Portrait of Sofian El Atifi

Welcome to My Academic Website!

I am a fourth-year doctoral researcher at the Centre for Research in Economics and Statistics (CREST). My research investigates the rise in union dissolution and the emerging social stratification of union dissolution risks, examining both cultural and economic drivers.

My primary goal lies in refining and testing the “interaction effect hypothesis” formulated by Andrew Cherlin (2014).
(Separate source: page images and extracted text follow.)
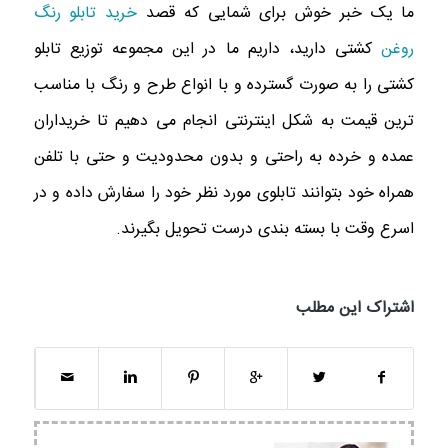
ما یک خبر خوش برای شمایی که قصد
خرید تابلو رنگ
روغن
کشتی دارید، داریم ما در این مجموعه توزیع تابلو
کشتی را به صورت گسترده و با انواع طرح و رنگ با مناسب
ترین قیمت به شکل اینترنتی انجام می دهیم تا خریداران
عمده و خرده به راحتی و بدون محدودیت و حتی با تلفن
همراه خود بتوانند تابلوی مورد نظر خود را سفارش داده و در
اسرع وقت با بسته بندی درست تحویل بگیرند.
اشتراک این مطلب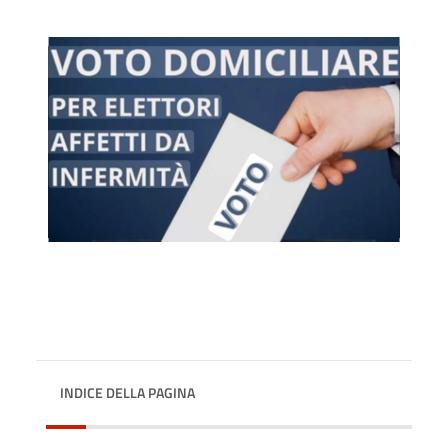
INDICE DELLA PAGINA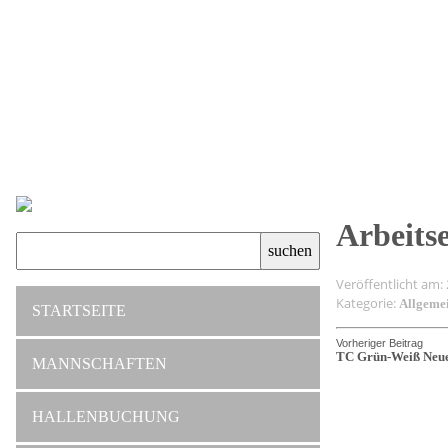
Arbeitse
Veröffentlicht am:
Kategorie:
Allgeme
STARTSEITE
Vorheriger Beitrag
TC Grün-Weiß Neuen
MANNSCHAFTEN
HALLENBUCHUNG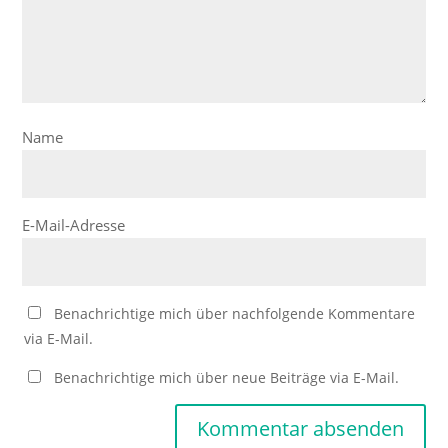
Name
E-Mail-Adresse
Benachrichtige mich über nachfolgende Kommentare
via E-Mail.
Benachrichtige mich über neue Beiträge via E-Mail.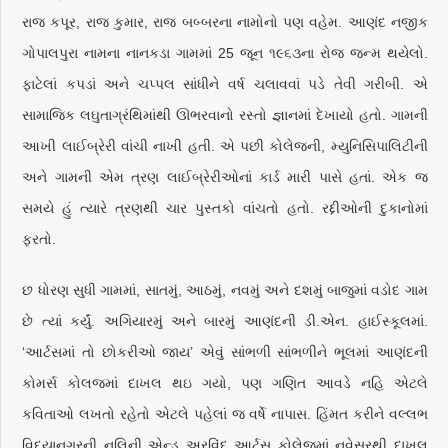
રાજ કપૂર, રાજ કુમાર, રાજ બબ્બરના નામોનો પણ વહેમ. આણંદ નજીક
ગોપાલપુરા નામના નાનકડા ગામમાં 25 જૂન ૧૯૬૩ના રોજ જન્મ થયેલો.
ફાટેલાં કપડાં અને ચપ્પલ સાંધીને વર્ષ ચલાવવાં પડે તેવી ગરીબી. એ
સામાજિક લઘુતાગ્રંથિમાંથી ઊભરવાનો રસ્તો જ્ઞાનમાં દેખાયો હતો. ગામની
આખી લાઈબ્રેરી વાંચી નાખી હતી. એ પછી કોલેજની, મ્યુનિસિપાલિટીની
અને ગામની એમ ત્રણ લાઈબ્રેરીઓનાં કાર્ડ મારી પાસે હતાં. એક જ
સમયે હું ત્યારે ત્રણથી ચાર પુસ્તકો વાંચતો હતો. રદ્દીઓની દુકાનોમાં
ફરતો.
છ ધોરણ સુધી ગામમાં, સાતમું, આઠમું, નવમું અને દશમું બાજુમાં વડોદ ગામ
છે ત્યાં કર્યું. અગિયારમું અને બારમું આણંદની ડી.એન. હાઈસ્કૂલમાં.
‘આર્ટસમાં તો છોકરીઓ જાય’ એવું સાંભળી સાંભળીને ભૂલમાં આણંદની
કોમર્સ કોલજમાં દાખલ થઇ ગયો, પણ ગણિત આવડે નહિ એટલે
કવિતાઓ લખતો રહેતો એટલે પહેલાં જ વર્ષે નાપાસ. હિંમત કરીને વલ્લભ
વિદ્યાનગરની નલિની એન્ડ અરવિંદ આર્ટસ કોલેજમાં નવેસરથી દાખલ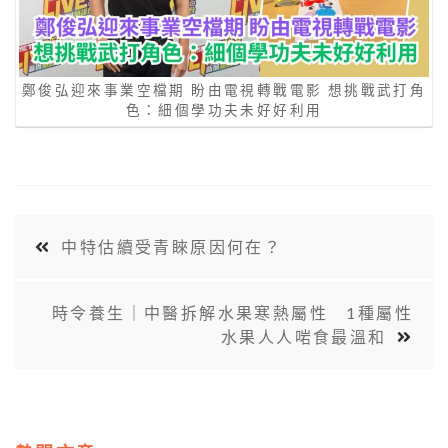
鄭俊弘迎來事業空檔期 盼由電視轉戰電影 想挑戰武打角
色：細個學功夫未好好利用
中特估續受青睞原因何在？
時令養生｜中醫拆解水果寒熱屬性 1種屬性
水果人人啱食最溫和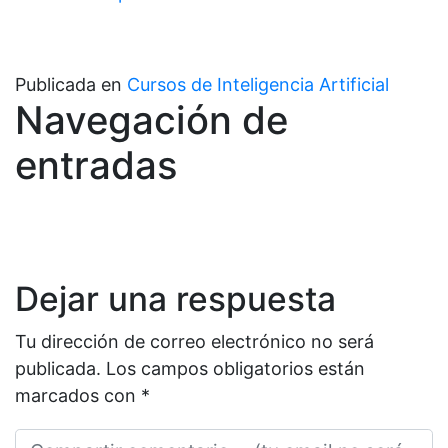
Publicada en
Cursos de Inteligencia Artificial
Navegación de
entradas
Dejar una respuesta
Tu dirección de correo electrónico no será
publicada.
Los campos obligatorios están
marcados con
*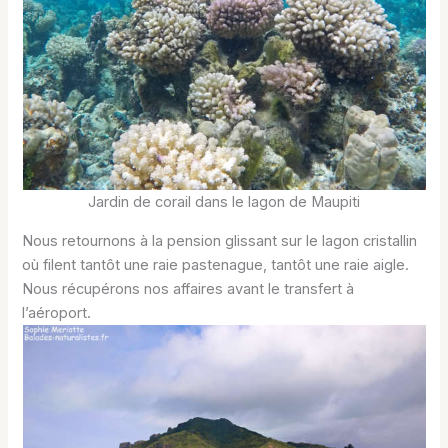
Jardin de corail dans le lagon de Maupiti
Nous retournons à la pension glissant sur le lagon cristallin
où filent tantôt une raie pastenague, tantôt une raie aigle.
Nous récupérons nos affaires avant le transfert à
l’aéroport.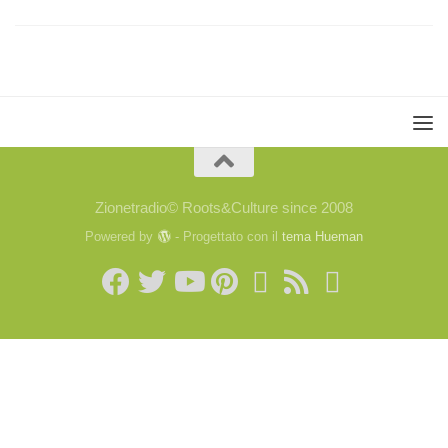
Zionetradio© Roots&Culture since 2008
Powered by
- Progettato con il
tema Hueman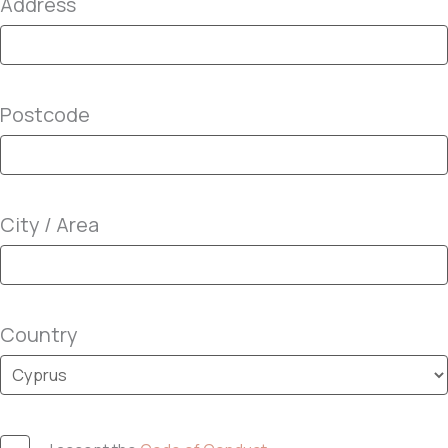
Address
Postcode
City / Area
Country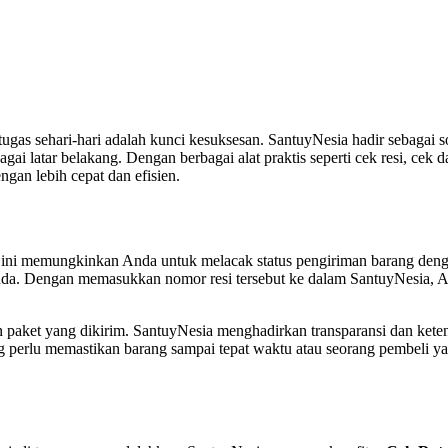
 tugas sehari-hari adalah kunci kesuksesan. SantuyNesia hadir sebagai 
i latar belakang. Dengan berbagai alat praktis seperti cek resi, cek 
gan lebih cepat dan efisien.
r ini memungkinkan Anda untuk melacak status pengiriman barang den
nda. Dengan memasukkan nomor resi tersebut ke dalam SantuyNesia, And
an paket yang dikirim. SantuyNesia menghadirkan transparansi dan ke
 perlu memastikan barang sampai tepat waktu atau seorang pembeli yan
The underlying rationale of this hypothesis is that the emerging social stratification of union dissolution is observable only once traditional norms mandating long-term or lifelong commitment in all intimate partnerships are no longer strictly enforced.

Ph.D. Dissertation Overview

My dissertation is structured around three key studies:

  1. The Two Dimensions of the Retreat from Marriage – Using a census-based panel dataset at the commuting-zone level spanning 1975–2018, I analyse the contribution of manufacturing decline to the rise in divorce and single motherhood, and how Catholic religiosity temporarily delayed this trend.

  2. The Moderating Role of Traditions – Drawing on the Trajectoires et Origines surveys on immigration, I assess the moderating role of traditions in the emergence of a negative association between education and union dissolution by comparing children of Muslim-origin immigrants and the French majority population across cohorts from 1948 to 1989.

  3. A Stalled Gender Revolution—Except in the Working Class? – Using full-population French administrative employer-employee data, I assess the contribution of minimum wage increases and manufacturing decline to the narrowing of gender pay gaps within the working class.